La señora comenzó a gritar. Después corrió y se sentó junto al anciano para agarrarle la mano.

– ¿Qué ocurre? ¿Qué ha pasado? ¡Padre! – gritaba ella –. ¡Ayúdelo por favor! – le gritó a Irene entonces.

Ella procuró hacer oídos sordos. Necesitaba concentración y fuerza para hacer las cosas bien. Irene comprendía la angustia de aquella mujer y el llanto de los niños que había tras ellos (debían de ser los nietos), pero en aquel momento quien realmente necesitaba atención era la persona que estaba a puntito de tener un paro cardíaco si alguien no le daba un choque rápidamente.

– Irene – dijo Álvaro de pronto –. El guardia de seguridad me ha traído esto, por si quieres usarlo.

Ella elevó la mirada. Sus ojos se iluminaron al ver un pequeño estuche rojo.

– ¡Ábrelo! – gritó ella mientras continuaba con el masaje cardíaco.

– ¿Yo? – preguntó Álvaro asustado.

– ¡Sí! – gritó Irene exasperada.

Ya comenzaba a formarse un corrillo de gente alrededor del anciano, de Irene y de la hija y los nietos de aquel señor.

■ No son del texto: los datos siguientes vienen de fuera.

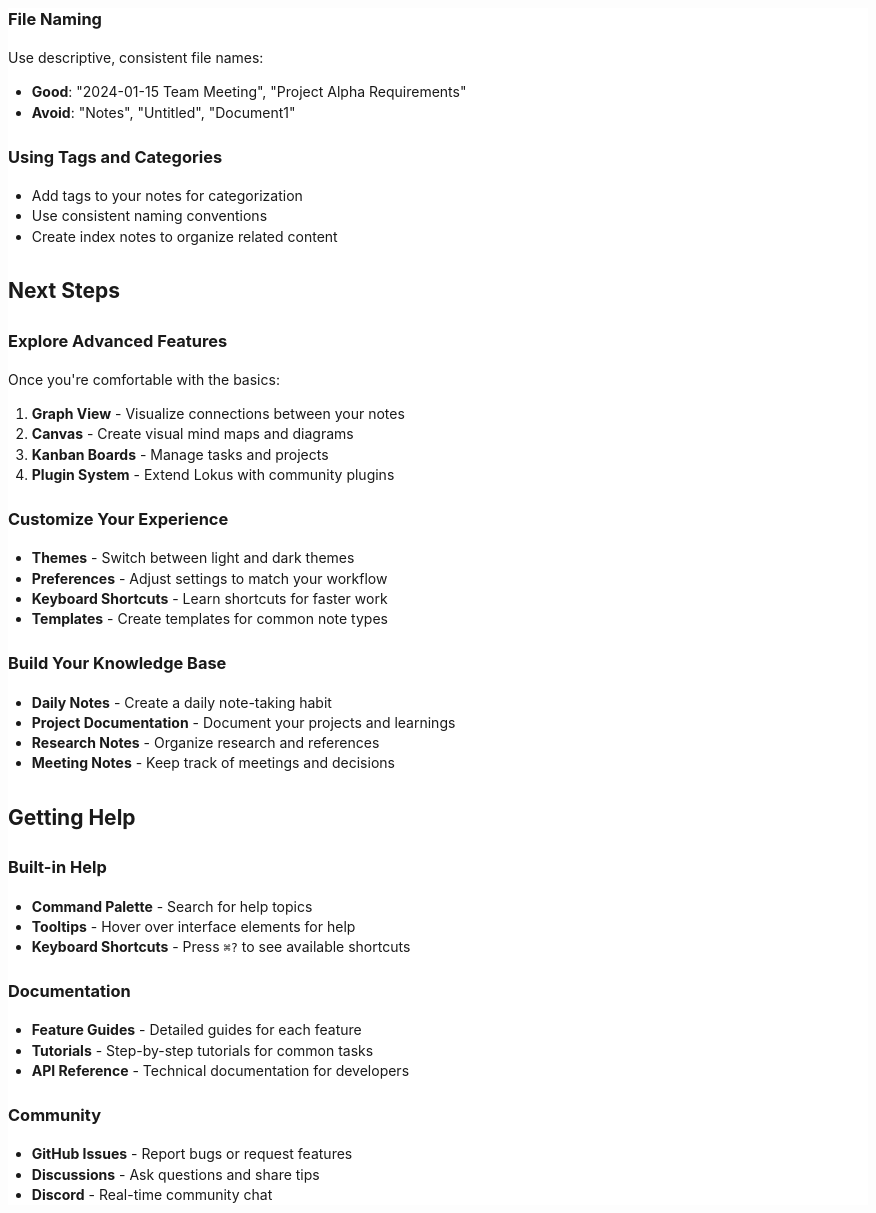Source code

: ### File Naming
Use descriptive, consistent file names:
- **Good**: "2024-01-15 Team Meeting", "Project Alpha Requirements"
- **Avoid**: "Notes", "Untitled", "Document1"

### Using Tags and Categories
- Add tags to your notes for categorization
- Use consistent naming conventions
- Create index notes to organize related content

## Next Steps

### Explore Advanced Features
Once you're comfortable with the basics:
1. **Graph View** - Visualize connections between your notes
2. **Canvas** - Create visual mind maps and diagrams  
3. **Kanban Boards** - Manage tasks and projects
4. **Plugin System** - Extend Lokus with community plugins

### Customize Your Experience
- **Themes** - Switch between light and dark themes
- **Preferences** - Adjust settings to match your workflow
- **Keyboard Shortcuts** - Learn shortcuts for faster work
- **Templates** - Create templates for common note types

### Build Your Knowledge Base
- **Daily Notes** - Create a daily note-taking habit
- **Project Documentation** - Document your projects and learnings
- **Research Notes** - Organize research and references
- **Meeting Notes** - Keep track of meetings and decisions

## Getting Help

### Built-in Help
- **Command Palette** - Search for help topics
- **Tooltips** - Hover over interface elements for help
- **Keyboard Shortcuts** - Press `⌘?` to see available shortcuts

### Documentation
- **Feature Guides** - Detailed guides for each feature
- **Tutorials** - Step-by-step tutorials for common tasks
- **API Reference** - Technical documentation for developers

### Community
- **GitHub Issues** - Report bugs or request features
- **Discussions** - Ask questions and share tips
- **Discord** - Real-time community chat
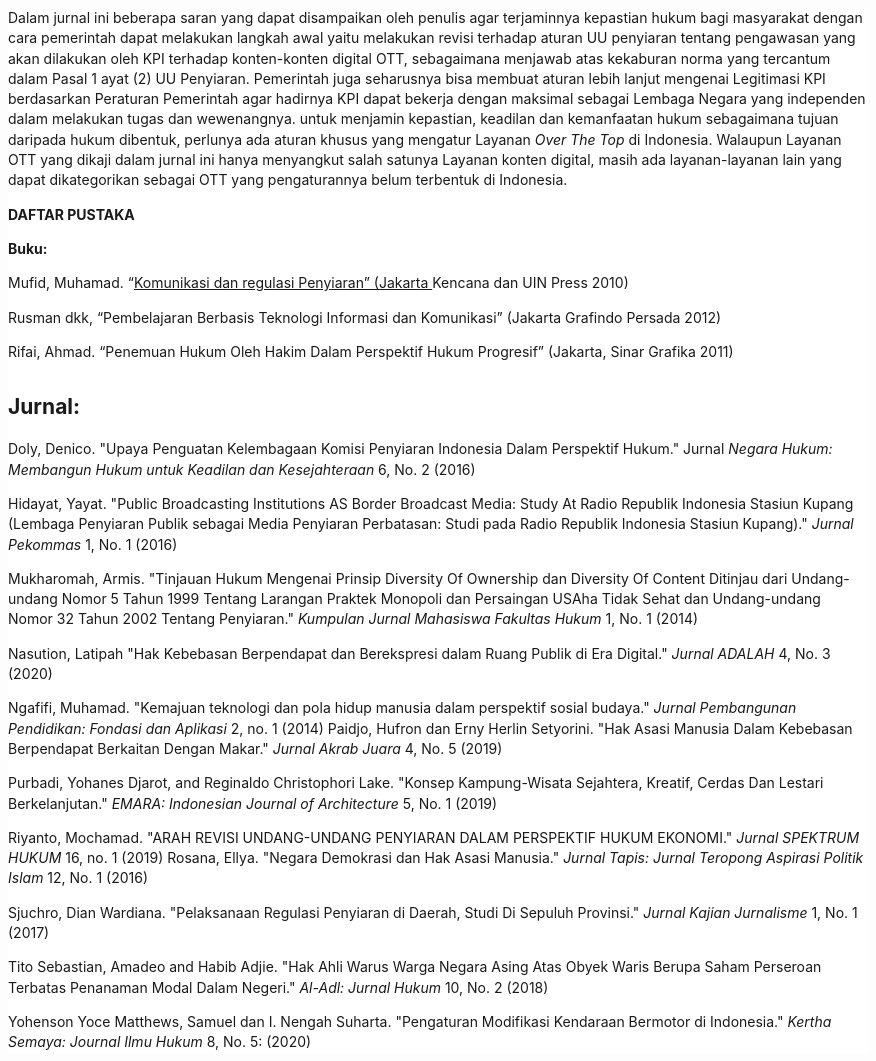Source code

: <p><span class="font6">Dalam jurnal ini beberapa saran yang dapat disampaikan oleh penulis agar terjaminnya kepastian hukum bagi masyarakat dengan cara pemerintah dapat melakukan langkah awal yaitu melakukan revisi terhadap aturan UU penyiaran tentang pengawasan yang akan dilakukan oleh KPI terhadap konten-konten digital OTT, sebagaimana menjawab atas kekaburan norma yang tercantum dalam Pasal 1 ayat (2) UU Penyiaran. Pemerintah juga seharusnya bisa membuat aturan lebih lanjut mengenai Legitimasi KPI berdasarkan Peraturan Pemerintah agar hadirnya KPI dapat bekerja dengan maksimal sebagai Lembaga Negara yang independen dalam melakukan tugas dan wewenangnya. untuk menjamin kepastian, keadilan dan kemanfaatan hukum sebagaimana tujuan daripada hukum dibentuk, perlunya ada aturan khusus yang mengatur Layanan </span><span class="font6" style="font-style:italic;">Over The Top</span><span class="font6"> di Indonesia. Walaupun Layanan OTT yang dikaji dalam jurnal ini hanya menyangkut salah satunya Layanan konten digital, masih ada layanan-layanan lain yang dapat dikategorikan sebagai OTT yang pengaturannya belum terbentuk di Indonesia.</span></p>
<p><span class="font0" style="font-weight:bold;">DAFTAR PUSTAKA</span></p>
<p><span class="font0" style="font-weight:bold;">Buku:</span></p>
<p><span class="font6">Mufid, Muhamad. “</span><span class="font6" style="text-decoration:underline;">Komunikasi dan regulasi Penyiaran” (Jakarta </span><span class="font6">Kencana dan UIN Press 2010)</span></p>
<p><span class="font6">Rusman dkk, “Pembelajaran Berbasis Teknologi Informasi dan Komunikasi” (Jakarta Grafindo Persada 2012)</span></p>
<p><span class="font6">Rifai, Ahmad. “Penemuan Hukum Oleh Hakim Dalam Perspektif Hukum Progresif” (Jakarta, Sinar Grafika 2011)</span></p>
<h2><a name="bookmark21"></a><span class="font0" style="font-weight:bold;"><a name="bookmark22"></a>Jurnal:</span></h2>
<p><span class="font6">Doly, Denico. &quot;Upaya Penguatan Kelembagaan Komisi Penyiaran Indonesia Dalam Perspektif Hukum.&quot; Jurnal </span><span class="font6" style="font-style:italic;">Negara Hukum: Membangun Hukum untuk Keadilan dan Kesejahteraan</span><span class="font6"> 6, No. 2 (2016)</span></p>
<p><span class="font6">Hidayat, Yayat. &quot;Public Broadcasting Institutions AS Border Broadcast Media: Study At Radio Republik Indonesia Stasiun Kupang (Lembaga Penyiaran Publik sebagai Media Penyiaran Perbatasan: Studi pada Radio Republik Indonesia Stasiun Kupang).&quot; </span><span class="font6" style="font-style:italic;">Jurnal Pekommas</span><span class="font6"> 1, No. 1 (2016)</span></p>
<p><span class="font6">Mukharomah, Armis. &quot;Tinjauan Hukum Mengenai Prinsip Diversity Of Ownership dan Diversity Of Content Ditinjau dari Undang-undang Nomor 5 Tahun 1999 Tentang Larangan Praktek Monopoli dan Persaingan USAha Tidak Sehat dan Undang-undang Nomor 32 Tahun 2002 Tentang Penyiaran.&quot; </span><span class="font6" style="font-style:italic;">Kumpulan Jurnal Mahasiswa Fakultas Hukum</span><span class="font6"> 1, No. 1 (2014)</span></p>
<p><span class="font6">Nasution, Latipah &quot;Hak Kebebasan Berpendapat dan Berekspresi dalam Ruang Publik di Era Digital.&quot; </span><span class="font6" style="font-style:italic;">Jurnal ADALAH</span><span class="font6"> 4, No. 3 (2020)</span></p>
<p><span class="font6">Ngafifi, Muhamad. &quot;Kemajuan teknologi dan pola hidup manusia dalam perspektif sosial budaya.&quot; </span><span class="font6" style="font-style:italic;">Jurnal Pembangunan Pendidikan: Fondasi dan Aplikasi</span><span class="font6"> 2, no. 1 (2014) Paidjo, Hufron dan Erny Herlin Setyorini. &quot;Hak Asasi Manusia Dalam Kebebasan Berpendapat Berkaitan Dengan Makar.&quot; </span><span class="font6" style="font-style:italic;">Jurnal Akrab Juara</span><span class="font6"> 4, No. 5 (2019)</span></p>
<p><span class="font6">Purbadi, Yohanes Djarot, and Reginaldo Christophori Lake. &quot;Konsep Kampung-Wisata Sejahtera, Kreatif, Cerdas Dan Lestari Berkelanjutan.&quot; </span><span class="font6" style="font-style:italic;">EMARA: Indonesian Journal of Architecture</span><span class="font6"> 5, No. 1 (2019)</span></p>
<p><span class="font6">Riyanto, Mochamad. &quot;ARAH REVISI UNDANG-UNDANG PENYIARAN DALAM PERSPEKTIF HUKUM EKONOMI.&quot; </span><span class="font6" style="font-style:italic;">Jurnal SPEKTRUM HUKUM</span><span class="font6"> 16, no. 1 (2019) Rosana, Ellya. &quot;Negara Demokrasi dan Hak Asasi Manusia.&quot; </span><span class="font6" style="font-style:italic;">Jurnal Tapis: Jurnal Teropong Aspirasi Politik Islam</span><span class="font6"> 12, No. 1 (2016)</span></p>
<p><span class="font6">Sjuchro, Dian Wardiana. &quot;Pelaksanaan Regulasi Penyiaran di Daerah, Studi Di Sepuluh Provinsi.&quot; </span><span class="font6" style="font-style:italic;">Jurnal Kajian Jurnalisme</span><span class="font6"> 1, No. 1 (2017)</span></p>
<p><span class="font6">Tito Sebastian, Amadeo and Habib Adjie. &quot;Hak Ahli Warus Warga Negara Asing Atas Obyek Waris Berupa Saham Perseroan Terbatas Penanaman Modal Dalam Negeri.&quot; </span><span class="font6" style="font-style:italic;">Al-Adl: Jurnal Hukum</span><span class="font6"> 10, No. 2 (2018)</span></p>
<p><span class="font6">Yohenson Yoce Matthews, Samuel dan I. Nengah Suharta. &quot;Pengaturan Modifikasi Kendaraan Bermotor di Indonesia.&quot; </span><span class="font6" style="font-style:italic;">Kertha Semaya: Journal Ilmu Hukum</span><span class="font6"> 8, No. 5: (2020)</span></p>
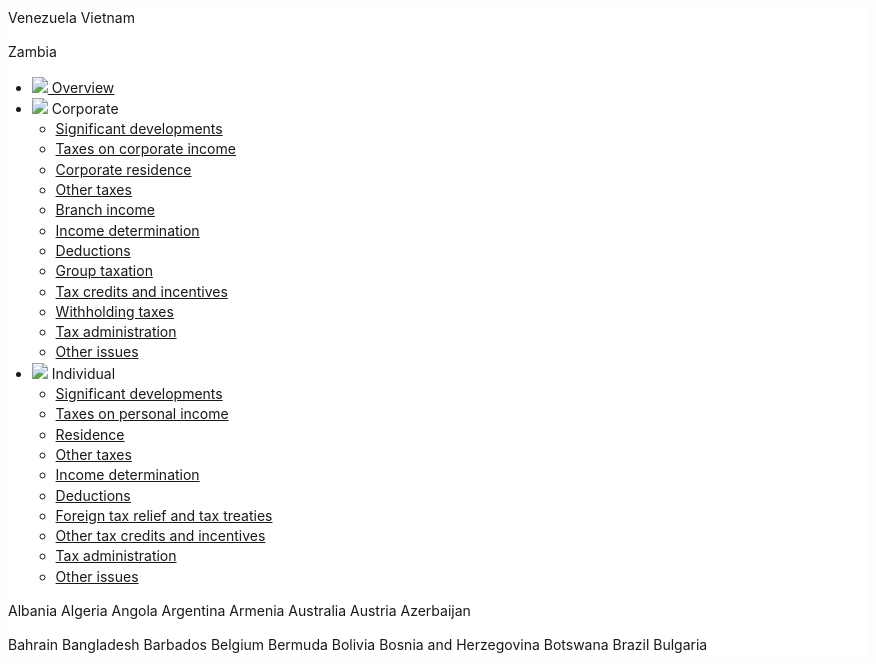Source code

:   Venezuela
  Vietnam
  
  Zambia
* [![](-/media/world-wide-tax-summaries/dev/overview-inactive-nav-icon.ashx%3Frev=dee1bb7128b64699a86a2a3f76847756&revision=dee1bb71-28b6-4699-a86a-2a3f76847756&hash=9005AA450606A6D2D6725C43CAAFA1FE11631251)
  Overview](zambia.html)
* ![](-/media/world-wide-tax-summaries/dev/corporate-inactive-nav-icon.ashx%3Frev=4a060b4ea71c406f957b576e9e82a306&revision=4a060b4e-a71c-406f-957b-576e9e82a306&hash=57A922613994972AB726331F6DCD6FFA99F32BCF)
  Corporate
  + [Significant developments](zambia/corporate/significant-developments.html)
  + [Taxes on corporate income](zambia%3FtopicTypeId=c12cad9f-d48e-4615-8593-1f45abaa4886.html)
  + [Corporate residence](zambia/corporate/corporate-residence.html)
  + [Other taxes](zambia%3FtopicTypeId=399bcbae-2967-429b-b371-99be91a47b34.html)
  + [Branch income](zambia/corporate/branch-income.html)
  + [Income determination](zambia%3FtopicTypeId=acb0dfca-7ffb-4322-9fd9-f9f8521a016c.html)
  + [Deductions](zambia/corporate/deductions.html)
  + [Group taxation](zambia/corporate/group-taxation.html)
  + [Tax credits and incentives](zambia/corporate/tax-credits-and-incentives.html)
  + [Withholding taxes](zambia%3FtopicTypeId=d81ae229-7a96-42b6-8259-b912bb9d0322.html)
  + [Tax administration](zambia%3FtopicTypeId=c3980974-40d6-4ba4-8a3e-eba74cf5f5b9.html)
  + [Other issues](zambia/corporate/other-issues.html)
* ![](-/media/world-wide-tax-summaries/dev/individual-active-nav-icon.ashx%3Frev=9a49ece4b63d40329971480918c93630&revision=9a49ece4-b63d-4032-9971-480918c93630&hash=D55F0E041D7BE16F8D9758A2EA71A2362AA82DB9)
  Individual
  + [Significant developments](zambia/individual/significant-developments.html)
  + [Taxes on personal income](zambia%3FtopicTypeId=35fd5f5e-24ba-48d0-a39a-b76315a497dc.html)
  + [Residence](zambia/individual/residence.html)
  + [Other taxes](zambia%3FtopicTypeId=2b4630b1-09c2-40e5-8405-1d8e4bb7f38c.html)
  + [Income determination](zambia/individual/income-determination.html)
  + [Deductions](zambia/individual/deductions.html)
  + [Foreign tax relief and tax treaties](zambia/individual/foreign-tax-relief-and-tax-treaties.html)
  + [Other tax credits and incentives](zambia/individual/other-tax-credits-and-incentives.html)
  + [Tax administration](zambia%3FtopicTypeId=31c112cd-522d-47b2-bd2c-db92a4c5dd9d.html)
  + [Other issues](zambia/individual/other-issues.html)

Albania
Algeria
Angola
Argentina
Armenia
Australia
Austria
Azerbaijan

Bahrain
Bangladesh
Barbados
Belgium
Bermuda
Bolivia
Bosnia and Herzegovina
Botswana
Brazil
Bulgaria
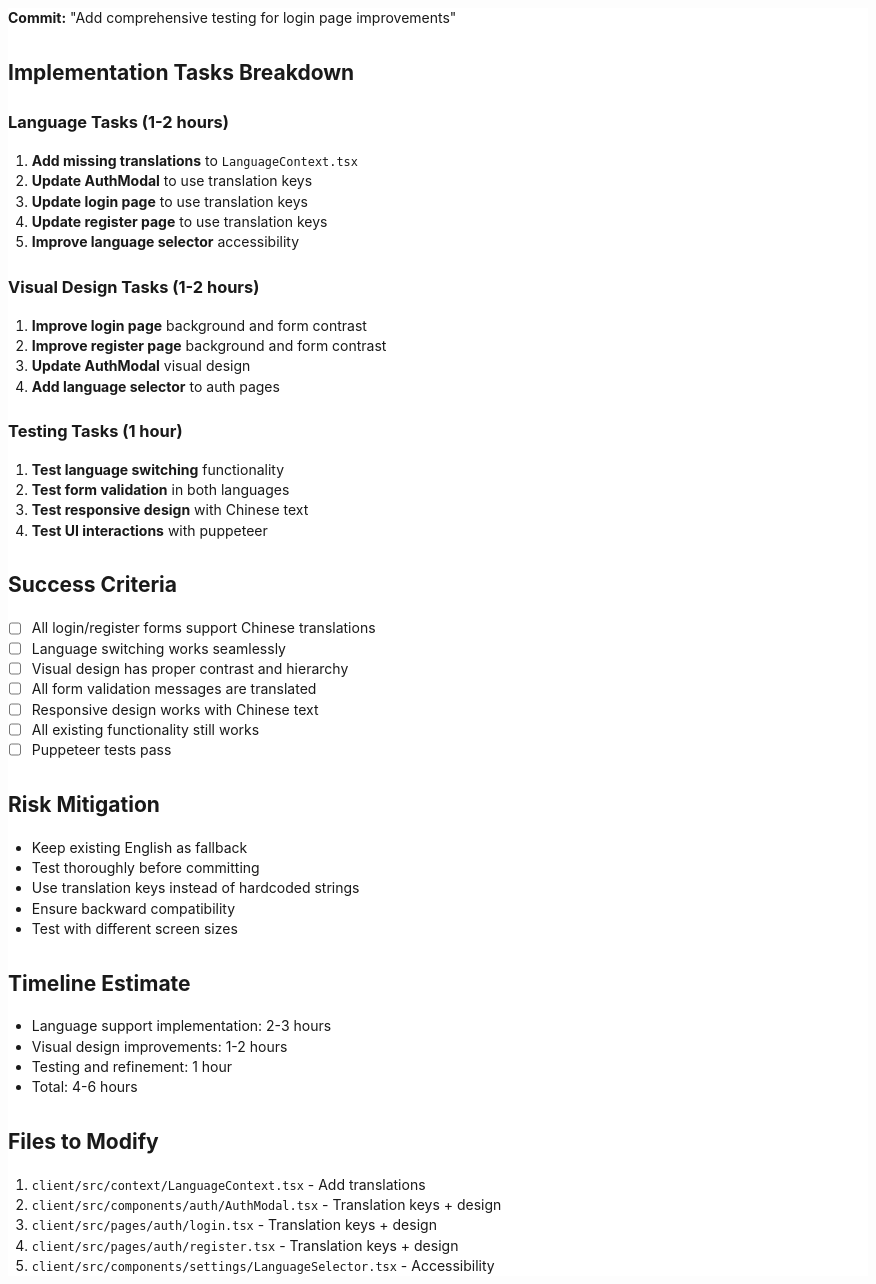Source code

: **Commit:** "Add comprehensive testing for login page improvements"

## Implementation Tasks Breakdown

### Language Tasks (1-2 hours)
1. **Add missing translations** to `LanguageContext.tsx`
2. **Update AuthModal** to use translation keys
3. **Update login page** to use translation keys
4. **Update register page** to use translation keys
5. **Improve language selector** accessibility

### Visual Design Tasks (1-2 hours)
1. **Improve login page** background and form contrast
2. **Improve register page** background and form contrast
3. **Update AuthModal** visual design
4. **Add language selector** to auth pages

### Testing Tasks (1 hour)
1. **Test language switching** functionality
2. **Test form validation** in both languages
3. **Test responsive design** with Chinese text
4. **Test UI interactions** with puppeteer

## Success Criteria
- [ ] All login/register forms support Chinese translations
- [ ] Language switching works seamlessly
- [ ] Visual design has proper contrast and hierarchy
- [ ] All form validation messages are translated
- [ ] Responsive design works with Chinese text
- [ ] All existing functionality still works
- [ ] Puppeteer tests pass

## Risk Mitigation
- Keep existing English as fallback
- Test thoroughly before committing
- Use translation keys instead of hardcoded strings
- Ensure backward compatibility
- Test with different screen sizes

## Timeline Estimate
- Language support implementation: 2-3 hours
- Visual design improvements: 1-2 hours
- Testing and refinement: 1 hour
- Total: 4-6 hours

## Files to Modify
1. `client/src/context/LanguageContext.tsx` - Add translations
2. `client/src/components/auth/AuthModal.tsx` - Translation keys + design
3. `client/src/pages/auth/login.tsx` - Translation keys + design
4. `client/src/pages/auth/register.tsx` - Translation keys + design
5. `client/src/components/settings/LanguageSelector.tsx` - Accessibility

Álvaro deslizó la cremallera de aquel estuche y ante él apareció un aparato de plástico rojo, con un par de cables conectados a sendos electrodos.

– Ya está, ahora qué hago – dijo él.

Irene, sudando por el esfuerzo y el nerviosismo, respondió, aún sin dejar de comprimir el esternón del anciano:

– Los electrodos son pegatinas, llevan un dibujo… Una va debajo del pecho izquierdo y el otro creo que en pectoral derecho, tú mira los dibujos y pégalos tal y como te indican.

Álvaro observó a la escritora y, de no ser por la urgencia de la situación, se hubiese recreado en admirarla durante unos instantes.

Sin embargo, lo que se preguntaba en aquel momento era cómo diablos se las iba a apañar para colocar los electrodos en la piel desnuda de aquel anciano mientras Irene estaba presionando con ambas manos el esternón.

Resopló nervioso. Tendría que buscar la manera.

Como pudo, pasó uno de sus brazos bajo los de Irene y alcanzó a presionar el primer electrodo bajo la tetilla izquierda del anciano.

El otro electrodo pudo colocarlo sin problemas en la parte superior del pectoral derecho.

– Ahora enciéndelo – dijo ella, sin detenerse en ningún instante.

Álvaro obedeció. Entonces el aparato comenzó a hablar:

– Realizando lectura. No toque al paciente.

Por primera vez, Irene se detuvo y se separó del anciano.

– Por favor, apártese de su padre, podría interferir con el aparato.

La mujer, algo reticente soltó la mano del anciano y se apartó.

– ¡Que nadie lo toque! – gritó Irene para asegurarse de que ningún familiar o morboso acabase electrocutado.